Роман Ропшина давал нашей передовой критике прекрасный случай указать на эту весьма поучительную разницу. Она не воспользовалась этим случаем, да, как видно, и не нашла в указанном романе достаточного психологического материала для проведения этой параллели. Кто в этом виноват? Конечно, не Ропшин. Нельзя винить его за то, что критики нашли «разоблачения» на тех страницах, на которых художественно изображались переживания, во всяком случае заслуживавшие бережного и, – скажу прямо, – почтительного к ним отношения. Переживания эти не фраза, не пустая выдумка, это – целая трагедия, – одна из тех трагедий, которые «очищают» зрителя (чтобы употребить здесь известное выражение Аристотеля), заставляя его верить во внутреннюю красоту если не всей человеческой природы вообще, то по крайней мере природы некоторой части человечества.
Вы знаете, что я совсем не террорист; но именно потому, что я не террорист, я считал себя обязанным до конца высказать свой взгляд на переживания сделавшего большие теоретическое ошибки террориста Болотова.
Главная мысль трагедии, переживаемой Болотовым нашего времени, может быть выражена несколько видоизмененными словами Некрасова: «Захватило их трудное время не готовыми к тяжкой борьбе». Они достаточно подготовились к ней только с нравственной стороны. Тут они показали примеры несомненнейшего героизма. Но у этих героев было, как у героического юноши Ахиллеса, свое уязвимое место. Их ахиллесовой пятой была неудовлетворительность тех теоретических «заветов», которыми они подкрепляли и оправдывали свое стремление к практической деятельности. И тут не поправишь дела никакими протестами. Тут необходим серьезный, – можно сказать самоотверженный, – пересмотр теоретических заветов. Редакция журнала, печатающего роман Ропшина, отвечает на опубликованный ею в 8-й книжке протест группы сочувствующих ей лиц указанием на необходимость новой теоретической работы. В этом как будто слышится сознание ею нужды в пересмотре старых заветов. Выражается оно, между прочим, и в том, что редакция отворяет двери журнала даже для таких новых сотрудников, как г. Л. Шестов. Гостеприимство весьма похвально. Но если в заветах, унаследованных от Михайловского, была своя слабая теоретическая сторона, то поправят дело, конечно, не господа Шестовы, от которых с досадой отмахнулся бы обеими руками сам Михайловский.
Где же искать выхода?

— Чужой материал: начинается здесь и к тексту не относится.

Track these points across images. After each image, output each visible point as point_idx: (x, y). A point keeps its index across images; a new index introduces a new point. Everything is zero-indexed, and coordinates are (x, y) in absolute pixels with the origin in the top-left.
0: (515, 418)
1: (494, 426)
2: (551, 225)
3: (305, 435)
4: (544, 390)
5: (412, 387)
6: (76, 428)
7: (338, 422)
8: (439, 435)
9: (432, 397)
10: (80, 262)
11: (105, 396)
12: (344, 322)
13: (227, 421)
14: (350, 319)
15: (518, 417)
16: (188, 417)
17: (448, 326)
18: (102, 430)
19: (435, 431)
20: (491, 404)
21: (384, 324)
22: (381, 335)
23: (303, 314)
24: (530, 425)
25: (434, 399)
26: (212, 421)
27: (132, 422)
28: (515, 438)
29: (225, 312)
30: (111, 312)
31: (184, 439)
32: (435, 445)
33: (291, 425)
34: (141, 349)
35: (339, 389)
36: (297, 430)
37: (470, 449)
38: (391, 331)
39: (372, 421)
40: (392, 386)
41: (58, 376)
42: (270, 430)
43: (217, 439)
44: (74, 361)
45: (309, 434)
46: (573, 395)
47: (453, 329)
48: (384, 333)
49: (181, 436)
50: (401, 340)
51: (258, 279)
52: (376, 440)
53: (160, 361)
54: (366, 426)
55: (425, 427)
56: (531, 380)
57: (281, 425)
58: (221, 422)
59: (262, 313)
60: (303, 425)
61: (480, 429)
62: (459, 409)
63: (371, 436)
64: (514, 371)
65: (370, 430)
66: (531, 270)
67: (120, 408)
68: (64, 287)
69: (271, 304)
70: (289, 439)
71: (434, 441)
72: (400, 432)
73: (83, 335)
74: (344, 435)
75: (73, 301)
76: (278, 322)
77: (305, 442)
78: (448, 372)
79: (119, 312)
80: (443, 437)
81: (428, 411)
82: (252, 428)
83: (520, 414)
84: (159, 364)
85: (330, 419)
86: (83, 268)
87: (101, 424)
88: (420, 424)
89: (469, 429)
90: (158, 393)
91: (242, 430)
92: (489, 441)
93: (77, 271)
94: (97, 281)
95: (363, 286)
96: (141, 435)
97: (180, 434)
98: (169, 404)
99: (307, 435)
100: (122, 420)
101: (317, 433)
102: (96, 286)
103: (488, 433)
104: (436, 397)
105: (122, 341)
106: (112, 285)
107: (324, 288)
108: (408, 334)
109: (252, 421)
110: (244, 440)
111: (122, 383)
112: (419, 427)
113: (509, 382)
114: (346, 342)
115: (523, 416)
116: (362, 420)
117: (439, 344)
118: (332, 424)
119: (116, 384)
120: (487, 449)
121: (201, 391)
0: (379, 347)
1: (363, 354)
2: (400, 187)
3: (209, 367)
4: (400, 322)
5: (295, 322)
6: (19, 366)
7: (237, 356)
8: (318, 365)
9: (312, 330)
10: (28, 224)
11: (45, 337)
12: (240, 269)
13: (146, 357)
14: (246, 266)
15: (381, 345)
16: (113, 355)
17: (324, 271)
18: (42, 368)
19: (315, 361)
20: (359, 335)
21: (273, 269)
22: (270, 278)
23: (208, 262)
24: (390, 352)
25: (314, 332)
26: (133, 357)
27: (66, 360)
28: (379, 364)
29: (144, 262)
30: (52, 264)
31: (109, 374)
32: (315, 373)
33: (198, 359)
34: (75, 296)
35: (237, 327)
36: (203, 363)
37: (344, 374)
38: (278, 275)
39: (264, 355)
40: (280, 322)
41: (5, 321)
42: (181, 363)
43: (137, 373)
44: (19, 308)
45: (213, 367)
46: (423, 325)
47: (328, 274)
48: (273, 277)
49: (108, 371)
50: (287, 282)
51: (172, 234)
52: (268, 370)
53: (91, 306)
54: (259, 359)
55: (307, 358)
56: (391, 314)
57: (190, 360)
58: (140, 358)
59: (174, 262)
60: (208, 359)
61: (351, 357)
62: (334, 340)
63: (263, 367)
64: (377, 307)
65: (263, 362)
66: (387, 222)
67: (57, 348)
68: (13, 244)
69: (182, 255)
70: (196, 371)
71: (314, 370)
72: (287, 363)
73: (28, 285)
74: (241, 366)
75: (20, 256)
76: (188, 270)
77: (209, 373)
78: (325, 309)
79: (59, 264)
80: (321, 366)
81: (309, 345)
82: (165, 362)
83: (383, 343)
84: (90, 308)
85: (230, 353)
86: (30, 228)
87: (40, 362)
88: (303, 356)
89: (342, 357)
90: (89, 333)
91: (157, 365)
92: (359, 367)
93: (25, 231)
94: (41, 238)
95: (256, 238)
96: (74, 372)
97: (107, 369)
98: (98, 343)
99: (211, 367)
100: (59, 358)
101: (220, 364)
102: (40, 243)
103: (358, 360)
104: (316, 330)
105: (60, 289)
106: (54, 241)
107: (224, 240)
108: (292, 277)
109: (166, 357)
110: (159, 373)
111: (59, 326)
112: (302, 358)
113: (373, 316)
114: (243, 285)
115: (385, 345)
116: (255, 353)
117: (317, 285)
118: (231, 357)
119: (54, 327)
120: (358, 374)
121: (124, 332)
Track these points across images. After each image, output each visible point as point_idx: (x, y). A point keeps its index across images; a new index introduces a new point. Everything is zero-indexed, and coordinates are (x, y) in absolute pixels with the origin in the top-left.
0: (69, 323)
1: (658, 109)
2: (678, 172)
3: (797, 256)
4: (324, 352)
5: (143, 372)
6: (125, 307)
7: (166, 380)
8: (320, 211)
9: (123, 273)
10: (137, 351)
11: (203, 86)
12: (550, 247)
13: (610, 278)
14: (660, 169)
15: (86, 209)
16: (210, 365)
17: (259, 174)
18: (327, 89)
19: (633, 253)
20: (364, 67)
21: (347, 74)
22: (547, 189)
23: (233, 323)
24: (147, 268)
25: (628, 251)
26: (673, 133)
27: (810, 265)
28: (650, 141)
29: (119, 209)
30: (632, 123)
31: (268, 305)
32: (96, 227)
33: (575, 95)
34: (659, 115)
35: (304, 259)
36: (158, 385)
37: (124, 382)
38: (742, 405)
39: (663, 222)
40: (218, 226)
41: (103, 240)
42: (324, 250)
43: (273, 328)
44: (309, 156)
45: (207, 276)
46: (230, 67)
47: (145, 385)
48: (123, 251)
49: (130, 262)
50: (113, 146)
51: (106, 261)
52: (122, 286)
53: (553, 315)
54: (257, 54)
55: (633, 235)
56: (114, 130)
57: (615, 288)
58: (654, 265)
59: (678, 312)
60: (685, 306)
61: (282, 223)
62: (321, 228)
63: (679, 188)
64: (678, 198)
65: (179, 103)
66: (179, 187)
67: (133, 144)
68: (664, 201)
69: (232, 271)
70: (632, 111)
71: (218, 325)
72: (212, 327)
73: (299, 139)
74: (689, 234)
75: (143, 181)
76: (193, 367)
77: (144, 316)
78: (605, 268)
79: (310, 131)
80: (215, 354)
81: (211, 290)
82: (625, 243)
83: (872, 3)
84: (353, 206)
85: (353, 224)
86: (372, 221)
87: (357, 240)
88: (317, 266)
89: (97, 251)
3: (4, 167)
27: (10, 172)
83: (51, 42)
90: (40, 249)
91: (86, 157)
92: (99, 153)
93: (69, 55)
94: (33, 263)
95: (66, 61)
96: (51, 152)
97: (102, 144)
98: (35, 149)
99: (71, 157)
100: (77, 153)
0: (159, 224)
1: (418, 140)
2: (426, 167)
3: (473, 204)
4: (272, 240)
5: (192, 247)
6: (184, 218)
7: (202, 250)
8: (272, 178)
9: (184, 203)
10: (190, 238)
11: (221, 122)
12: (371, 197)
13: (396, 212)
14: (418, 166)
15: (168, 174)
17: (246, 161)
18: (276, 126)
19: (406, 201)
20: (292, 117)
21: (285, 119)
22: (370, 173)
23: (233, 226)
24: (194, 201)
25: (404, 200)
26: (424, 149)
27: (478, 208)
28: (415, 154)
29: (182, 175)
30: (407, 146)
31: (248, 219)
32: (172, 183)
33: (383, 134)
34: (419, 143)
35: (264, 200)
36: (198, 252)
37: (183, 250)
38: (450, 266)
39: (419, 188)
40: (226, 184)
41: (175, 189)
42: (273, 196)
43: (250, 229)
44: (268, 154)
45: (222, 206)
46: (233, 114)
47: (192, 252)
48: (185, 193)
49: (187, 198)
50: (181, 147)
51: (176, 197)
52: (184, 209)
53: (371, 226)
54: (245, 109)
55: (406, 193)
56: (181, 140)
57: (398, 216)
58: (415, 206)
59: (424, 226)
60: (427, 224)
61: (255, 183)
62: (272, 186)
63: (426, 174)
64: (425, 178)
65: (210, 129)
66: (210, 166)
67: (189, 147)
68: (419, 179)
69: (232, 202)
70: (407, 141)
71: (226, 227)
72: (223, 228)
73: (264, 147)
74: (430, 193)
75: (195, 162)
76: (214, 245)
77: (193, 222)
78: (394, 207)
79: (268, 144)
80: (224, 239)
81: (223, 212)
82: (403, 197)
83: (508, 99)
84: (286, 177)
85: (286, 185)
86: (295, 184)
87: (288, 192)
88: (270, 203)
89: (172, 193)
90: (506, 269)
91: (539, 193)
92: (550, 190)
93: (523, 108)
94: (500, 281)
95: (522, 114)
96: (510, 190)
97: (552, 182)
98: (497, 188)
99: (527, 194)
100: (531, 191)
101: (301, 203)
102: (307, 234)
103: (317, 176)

Выход будет дан только той теорией, которая правильно разрешит вопросы, поднятые в романе и романом «То, чего не было». Это может сделать вполне удовлетворительным для наших дней образом только современная нам «алгебра революции». Субъективизм никогда не мог справиться с такими задачами, а теперь он слишком одряхлел для того, чтобы браться за них.
Прошу заметить: теперь речь идет у меня уже не о Болотове и не о каком-нибудь другом герое романа «То, чего не было», а об его авторе.
Не кто-нибудь из его героев, а именно он сам, описывая их переживания и, – что в данном случае много важнее, – их действия, выражает тот же самый взгляд на роль личности в истории, который значительно раньше был высказан Толстым в «Войне и мире». Его теоретическая мысль совершенно порабощается здесь Толстым. Он потому и склонен повторять «отдельные слова» Толстого, что они представляются ему наилучшим выражением наиболее правильного взгляда на то, какое значение могут иметь сознательные усилия людей в ходе великих исторических событий. Сущность этого взгляда состоит в том, что «нам не дано знать», что нас ведет какая-то высшая сила, что на деле сознательные усилия людей обыкновенно ничего не значат, ни к чему не приводят и т. п. Но это – чистейший фатализм. И вот перед нами вырастает новый вопрос, – роман Ропшина потому-то и представляет собою крупное событие в нашей литературе, что им возбуждается много вопросов, – вырастает вот какой вопрос: как же это случилось, что часть тех людей, образ мысли которых представляет собою, казалось бы, прямую противоположность фатализму, приходят к фаталистическим выводам, когда история берет на себя труд проверить их теоретические взгляды?